If it is regarded that there are grounds for an appeal and that an appeal may indeed be successful against either the conviction or the sentence or in some cases both, then the Counsel – the term which refers to the barrister representing the client – will prepare advice in writing citing the various grounds.
Following the Counsel informing the client that there are grounds for an appeal, the solicitor will complete the correct forms – in this case Form NG – and submit all the relevant paperwork to the convicting or sentencing court.
If the solicitor feels that it is unlikely that the case will be successful on appeal, i.e. that there are no grounds for appeal he will communicate this to the client usually verbally.

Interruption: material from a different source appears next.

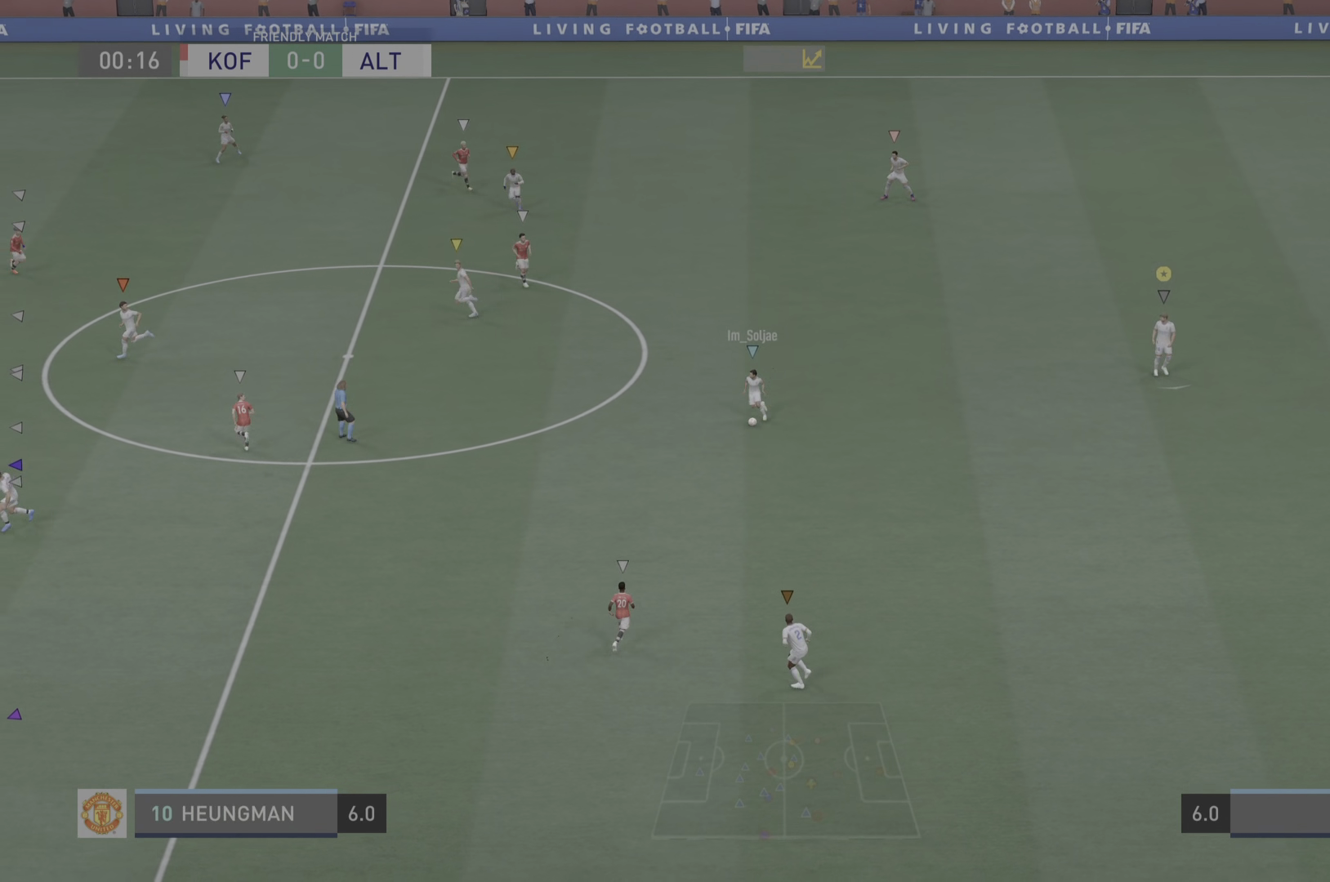
{"buttons": [], "left_stick": "left", "right_stick": "center"}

Following this there are two options available for the client – they can either complete and submit the form themselves or they can seek alternative legal advice.
Once the court has received the information the court will then forward the appeal application to the requisite appeal court.
When a case is being appealed from the Crown Court the three options for appellate court are as follows:
The Criminal Court of Appeal
The Court of Appeal (Criminal Division)
This process of application for appeal is known as an application for Leave to Appeal and will be considered initially by a single judge. This applies irrespective of whether the appeal is for the conviction or the sentence.
Leave for appeal should be applied for within 28 days of the sentence being handed down.
The single judge will decide whether or not the application will have a reasonable chance of succeeding and is there to stop appeals that have little grounds of succeeding making their way to court and wasting valuable time.
All applications for appeal against criminal convictions or sentencing are required to go through this process.
The judge will always provide his reasons for either letting the appeal go through to the court or for rejecting it in writing.
If an initial application for Leave to Appeal is granted by the single judge then the application will move on to the full court whereby the application for appeal will be heard in full. During this appeal process witnesses will be able to give evidence and the arguments in favour of the appeal can be granted or refused by the court.
In a case concerning an appeal against a criminal conviction the court can do one of the following four things:
Decide to dismiss the appeal
Allow the appeal and direct that the appellant be acquitted
Allow the appeal and substitute the conviction for a lesser charge which must have been open to the trial jury – the best example of this is substituting a conviction for murder for that of manslaughter
Allow the appeal and direct that there is a retrial
In a case concerning an appeal against a criminal conviction the court can do one of the following two things:
Dismiss the appeal against sentence
Allow the appeal and substitute a different sentence to replace the one imposed by the Crown Court
Currently there is a limited right following an appeal against a conviction or a sentence in the Court of Appeal to enable further appeals to be taken to the House of Lords. This is a limited right, however, and will only apply to appeals that are considered to have general public importance.